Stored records

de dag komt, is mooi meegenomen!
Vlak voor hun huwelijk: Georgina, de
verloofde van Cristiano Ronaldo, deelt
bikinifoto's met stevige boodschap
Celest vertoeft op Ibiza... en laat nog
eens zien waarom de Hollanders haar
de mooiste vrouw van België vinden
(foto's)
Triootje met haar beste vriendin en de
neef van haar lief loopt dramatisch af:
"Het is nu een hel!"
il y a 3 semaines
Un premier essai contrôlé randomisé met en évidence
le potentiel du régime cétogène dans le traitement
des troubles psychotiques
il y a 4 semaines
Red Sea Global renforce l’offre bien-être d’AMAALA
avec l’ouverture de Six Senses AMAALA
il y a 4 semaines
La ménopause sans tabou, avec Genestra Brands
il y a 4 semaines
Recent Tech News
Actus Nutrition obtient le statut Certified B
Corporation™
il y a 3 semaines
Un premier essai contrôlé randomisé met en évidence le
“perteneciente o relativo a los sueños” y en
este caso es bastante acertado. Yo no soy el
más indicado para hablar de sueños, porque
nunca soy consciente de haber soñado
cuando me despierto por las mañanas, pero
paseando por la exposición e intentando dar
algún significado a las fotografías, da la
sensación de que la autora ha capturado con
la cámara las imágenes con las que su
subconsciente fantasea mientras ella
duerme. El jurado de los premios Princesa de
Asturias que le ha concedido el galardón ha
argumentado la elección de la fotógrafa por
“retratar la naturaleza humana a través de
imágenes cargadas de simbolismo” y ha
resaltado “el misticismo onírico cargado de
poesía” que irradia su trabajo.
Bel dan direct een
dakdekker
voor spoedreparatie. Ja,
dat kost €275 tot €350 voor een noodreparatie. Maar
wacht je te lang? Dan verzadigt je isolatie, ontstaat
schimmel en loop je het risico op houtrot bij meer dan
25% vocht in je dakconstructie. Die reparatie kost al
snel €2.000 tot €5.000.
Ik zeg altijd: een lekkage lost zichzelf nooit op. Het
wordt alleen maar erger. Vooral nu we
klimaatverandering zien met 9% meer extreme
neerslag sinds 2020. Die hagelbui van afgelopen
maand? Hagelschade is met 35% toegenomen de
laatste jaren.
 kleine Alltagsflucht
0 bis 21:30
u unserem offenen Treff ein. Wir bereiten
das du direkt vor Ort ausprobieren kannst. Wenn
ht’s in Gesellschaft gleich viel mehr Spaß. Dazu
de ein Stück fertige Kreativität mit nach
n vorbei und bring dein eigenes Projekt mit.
---
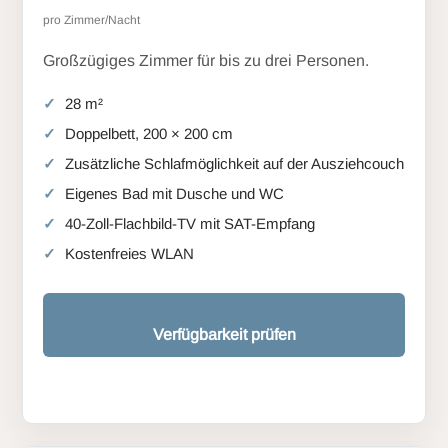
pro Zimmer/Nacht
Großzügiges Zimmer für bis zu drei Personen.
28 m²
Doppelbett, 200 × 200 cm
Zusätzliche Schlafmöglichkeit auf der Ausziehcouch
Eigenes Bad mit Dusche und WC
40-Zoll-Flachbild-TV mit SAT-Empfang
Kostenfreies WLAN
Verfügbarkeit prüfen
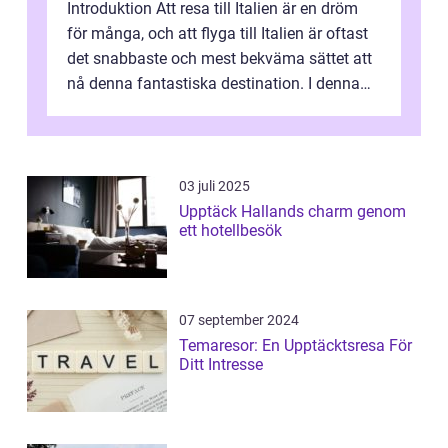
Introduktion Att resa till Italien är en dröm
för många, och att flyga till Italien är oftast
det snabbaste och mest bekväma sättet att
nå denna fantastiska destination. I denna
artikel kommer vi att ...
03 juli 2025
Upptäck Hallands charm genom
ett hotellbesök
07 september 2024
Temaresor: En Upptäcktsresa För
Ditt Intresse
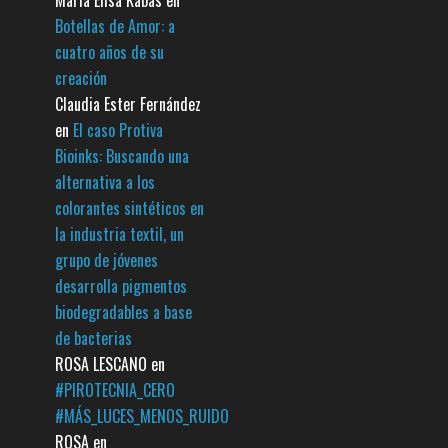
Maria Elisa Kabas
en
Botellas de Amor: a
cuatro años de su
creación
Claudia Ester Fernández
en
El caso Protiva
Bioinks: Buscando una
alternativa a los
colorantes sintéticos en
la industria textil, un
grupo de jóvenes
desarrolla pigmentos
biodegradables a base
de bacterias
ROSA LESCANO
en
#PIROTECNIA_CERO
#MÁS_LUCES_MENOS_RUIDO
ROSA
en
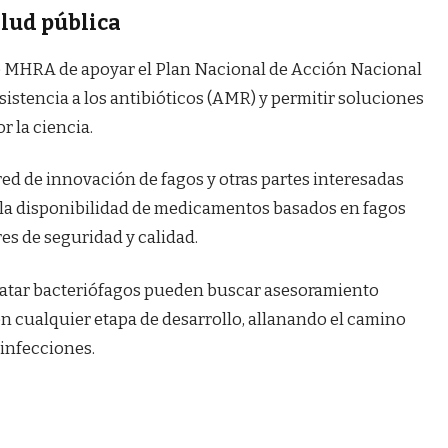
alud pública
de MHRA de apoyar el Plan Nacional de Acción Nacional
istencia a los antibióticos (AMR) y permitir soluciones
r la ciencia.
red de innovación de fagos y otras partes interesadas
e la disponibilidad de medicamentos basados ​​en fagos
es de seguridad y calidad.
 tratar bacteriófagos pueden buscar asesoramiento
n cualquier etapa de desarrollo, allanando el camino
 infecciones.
...
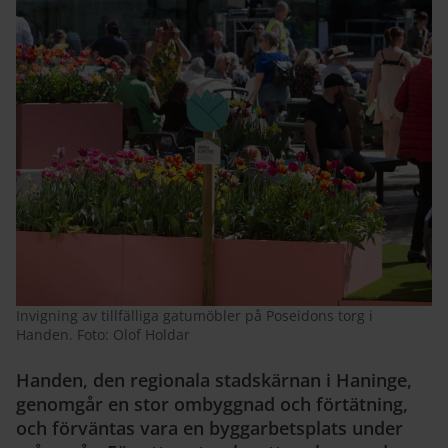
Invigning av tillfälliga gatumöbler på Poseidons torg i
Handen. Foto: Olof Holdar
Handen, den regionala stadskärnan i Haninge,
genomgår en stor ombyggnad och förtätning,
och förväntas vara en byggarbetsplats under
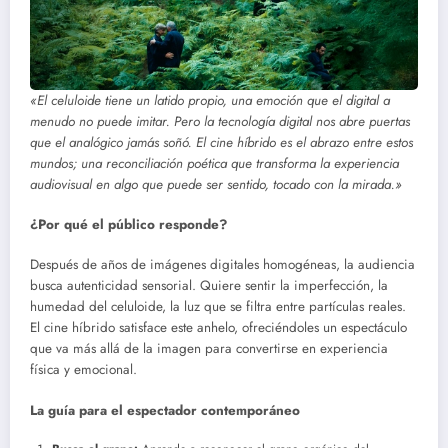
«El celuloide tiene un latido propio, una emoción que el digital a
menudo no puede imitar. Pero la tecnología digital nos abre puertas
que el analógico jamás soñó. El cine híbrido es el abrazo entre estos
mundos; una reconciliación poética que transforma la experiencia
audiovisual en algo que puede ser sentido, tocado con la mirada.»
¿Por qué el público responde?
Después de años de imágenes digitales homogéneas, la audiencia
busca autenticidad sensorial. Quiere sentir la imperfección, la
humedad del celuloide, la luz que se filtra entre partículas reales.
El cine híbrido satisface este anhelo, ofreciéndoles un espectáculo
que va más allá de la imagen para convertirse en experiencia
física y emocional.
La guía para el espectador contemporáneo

# [Instructions for the task]
Would you copy out each line of the records above where the word "randomisé" occurs?

# [Solution below]
Un premier essai contrôlé randomisé met en évidence
Un premier essai contrôlé randomisé met en évidence le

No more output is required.